Naftogaz CEO Andrey Kobolev took this as the refusal of Gazprom to comply with the court's decisions. He also said due to lack of gas supplies from Russia Ukraine has faced a gas deficit and needs to limit fuel consumption in the country since March 6

Termination of contracts

Gazprom disagreed with the decision of the Stockholm Arbitration Institute and announced that it would immediately start the procedure for the termination of gas contracts with Naftogaz.

Gazprom CEO Alexei Miller said that the Stockholm arbitration, "guided by double standards, adopted an asymmetric decision on our contracts with Naftogaz of Ukraine regarding supply and transit of gas." 0art

"The decision seriously violates the balance of interests of the parties under these contracts," he said.

Gazprom vs Naftogaz dispute

Gazprom and Naftogaz signed the current contract for the supply of gas to Ukraine in January 2009 and it is valid until December 31, 2019. Under the contract, the volume of supplies was to be 40 billion cubic meters of gas in 2009, and starting from 2010 - 52 billion cubic meters annually. However, since 2012, Naftogaz failed to fully intake the contracted volume. Since November 2015, Kiev has not bought Russian gas, replacing it with reverse gas from Europe.

In 2014, Gazprom and Naftogaz filed lawsuits against each other in the Stockholm Arbitration.

Ukraine sought a retroactive price change, recovery of overpayment for gas and cancellation of the "take or pay" principle.

Gazprom demanded that Naftogaz should pay arrears for gas that had been supplied earlier. Gazprom's demands for Naftogaz amounted to more than $37 bln.

The Stockholm Arbitration satisfied the requirements of the companies only partially.

In December 2017, the court ordered Naftogaz to pay Gazprom $2 bln for the deliveries, but reduced the annual contractual volume of purchases to 5 billion cubic meters. At the same time, the "take or pay" condition was preserved for 80% of this volume. This condition will be effective only in 2018.

The court also rejected most of Naftohaz's claims to Gazprom which concerned overpayment for gas. Only the price of gas received by the Ukrainian company in the second quarter of 2014 was lowered (from $485 to $352 per 1,000 cubic meters). Naftogaz wanted a retroactive price change starting from May 2011.

In the gas transit contract, Naftogaz and Gazprom agreed that the Russian holding will pump 110 billion cubic meters of gas through Ukraine annually. However, the contract notes that the annual volume is specified in additional agreements to the contract, depending on the obligations of Gazprom to European consumers.

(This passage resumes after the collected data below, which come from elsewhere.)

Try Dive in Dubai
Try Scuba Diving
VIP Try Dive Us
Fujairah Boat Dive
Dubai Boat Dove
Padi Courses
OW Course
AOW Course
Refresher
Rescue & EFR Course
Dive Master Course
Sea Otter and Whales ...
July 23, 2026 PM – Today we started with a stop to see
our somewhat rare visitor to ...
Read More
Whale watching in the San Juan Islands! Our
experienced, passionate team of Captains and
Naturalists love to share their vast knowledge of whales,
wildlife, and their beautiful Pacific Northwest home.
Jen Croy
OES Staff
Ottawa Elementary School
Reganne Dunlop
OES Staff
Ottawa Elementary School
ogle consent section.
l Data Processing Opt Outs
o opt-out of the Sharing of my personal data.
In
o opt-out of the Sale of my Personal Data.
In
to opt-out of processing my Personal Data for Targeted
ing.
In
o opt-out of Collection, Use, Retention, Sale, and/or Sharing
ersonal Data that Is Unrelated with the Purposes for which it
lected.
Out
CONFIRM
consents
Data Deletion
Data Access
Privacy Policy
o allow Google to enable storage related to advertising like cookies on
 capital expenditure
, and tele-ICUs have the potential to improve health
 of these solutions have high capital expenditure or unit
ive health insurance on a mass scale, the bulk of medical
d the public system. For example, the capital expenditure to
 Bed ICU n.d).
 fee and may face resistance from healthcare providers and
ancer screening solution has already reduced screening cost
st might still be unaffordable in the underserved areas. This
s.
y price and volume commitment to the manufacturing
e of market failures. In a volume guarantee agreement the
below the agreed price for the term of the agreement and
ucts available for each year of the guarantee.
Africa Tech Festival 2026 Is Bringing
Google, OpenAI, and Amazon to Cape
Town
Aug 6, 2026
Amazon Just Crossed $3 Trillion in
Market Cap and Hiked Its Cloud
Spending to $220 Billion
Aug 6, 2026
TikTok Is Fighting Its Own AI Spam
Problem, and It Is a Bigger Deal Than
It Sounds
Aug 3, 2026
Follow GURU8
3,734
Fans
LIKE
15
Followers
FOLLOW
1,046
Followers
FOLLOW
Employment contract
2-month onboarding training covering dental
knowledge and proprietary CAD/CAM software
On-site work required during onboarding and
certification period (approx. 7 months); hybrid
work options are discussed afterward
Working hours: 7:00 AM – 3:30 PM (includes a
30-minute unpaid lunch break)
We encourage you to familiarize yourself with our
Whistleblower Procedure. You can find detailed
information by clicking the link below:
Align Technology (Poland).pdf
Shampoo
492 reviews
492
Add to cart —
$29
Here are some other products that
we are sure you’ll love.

Naftogaz demanded that Gazprom should pay $17 bln for the failure to supply the agreed volumes for transit. It also sought the revision of tariffs and conditions for the transit of Russian gas through Ukraine.

The Stockholm court ruled that Gazprom should pay about $ 4.7 bln to Naftogaz (taking into account the satisfied counter claims, Gazprom has to pay $ 2.56 bln). At the same time, Gazprom said that the arbitration court rejected Naftogaz's demands to increase the tariff for gas transit and change the contract in accordance with Ukrainian legislation.

Gazprom disagreed with the decision of the Stockholm Arbitration Institute and announced that it would immediately start the procedure for the termination of gas contracts with Naftogaz.